Zelensky’s Presence at NATO Summit Hinges on Situation in Ukraine, Ability to Leave Country: Report

© SERGEI SUPINSKYUkrainian President Volodymyr Zelensky and NATO Secretary General Jens Stoltenberg hold a joint press conference following a meeting in Kiev on October 31, 2019
Ukrainian President Volodymyr Zelensky and NATO Secretary General Jens Stoltenberg hold a joint press conference following a meeting in Kiev on October 31, 2019 - Sputnik International, 1920, 10.06.2022
The leaders of the Western military bloc will meet in the Spanish capital on June 28-29 to discuss the alliance’s “strategic direction for the next decade and beyond.” The ongoing crisis in Ukraine is expected to be the top topics of discussion.
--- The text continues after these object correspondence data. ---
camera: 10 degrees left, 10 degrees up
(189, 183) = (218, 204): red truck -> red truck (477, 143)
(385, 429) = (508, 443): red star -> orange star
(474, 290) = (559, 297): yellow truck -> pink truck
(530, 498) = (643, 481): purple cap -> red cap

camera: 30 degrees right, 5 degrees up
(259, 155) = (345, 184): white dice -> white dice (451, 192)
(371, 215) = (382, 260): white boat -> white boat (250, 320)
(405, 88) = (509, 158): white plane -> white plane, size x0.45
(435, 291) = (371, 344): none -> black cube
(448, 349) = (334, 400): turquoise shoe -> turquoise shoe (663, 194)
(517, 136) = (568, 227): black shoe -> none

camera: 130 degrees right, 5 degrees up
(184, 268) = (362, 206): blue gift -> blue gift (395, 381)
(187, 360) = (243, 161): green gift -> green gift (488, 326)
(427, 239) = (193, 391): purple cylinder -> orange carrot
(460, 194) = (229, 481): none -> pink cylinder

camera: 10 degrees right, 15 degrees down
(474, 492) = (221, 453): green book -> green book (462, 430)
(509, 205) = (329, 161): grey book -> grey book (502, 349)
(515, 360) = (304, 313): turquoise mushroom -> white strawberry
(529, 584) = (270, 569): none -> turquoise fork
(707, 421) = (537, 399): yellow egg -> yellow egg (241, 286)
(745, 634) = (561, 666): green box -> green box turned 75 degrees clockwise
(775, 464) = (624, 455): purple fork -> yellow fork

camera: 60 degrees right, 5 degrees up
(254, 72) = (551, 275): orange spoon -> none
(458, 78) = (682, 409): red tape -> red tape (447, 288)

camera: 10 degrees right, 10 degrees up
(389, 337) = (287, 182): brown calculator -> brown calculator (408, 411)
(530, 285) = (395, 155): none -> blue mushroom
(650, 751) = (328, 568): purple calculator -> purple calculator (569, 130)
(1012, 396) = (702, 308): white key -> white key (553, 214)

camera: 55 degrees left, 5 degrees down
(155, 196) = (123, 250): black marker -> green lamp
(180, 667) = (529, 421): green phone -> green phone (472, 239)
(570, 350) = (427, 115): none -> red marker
Ukraine will receive a formal invitation to NATO’s upcoming summit in Madrid, but whether or not President Volodymyr Zelensky will attend personally won’t be known “until the last minute” and depend on the situation at the front and whether or not he will be able to leave his country, Spain’s Europa Press has reported, citing government sources.
Earlier, NATO deputy secretary general Mircea Geoana assured reporters that Zelensky would “participate in our summit in one way or another,” and that “NATO enlargement and open-door policy” would be “an important topic of discussion.”
Along with Zelensky’s possible participation, the summit is expected to include officials from aspiring NATO applicants Finland and Sweden, and by US allies in the Pacific, including Australia, New Zealand, South Korea and Japan.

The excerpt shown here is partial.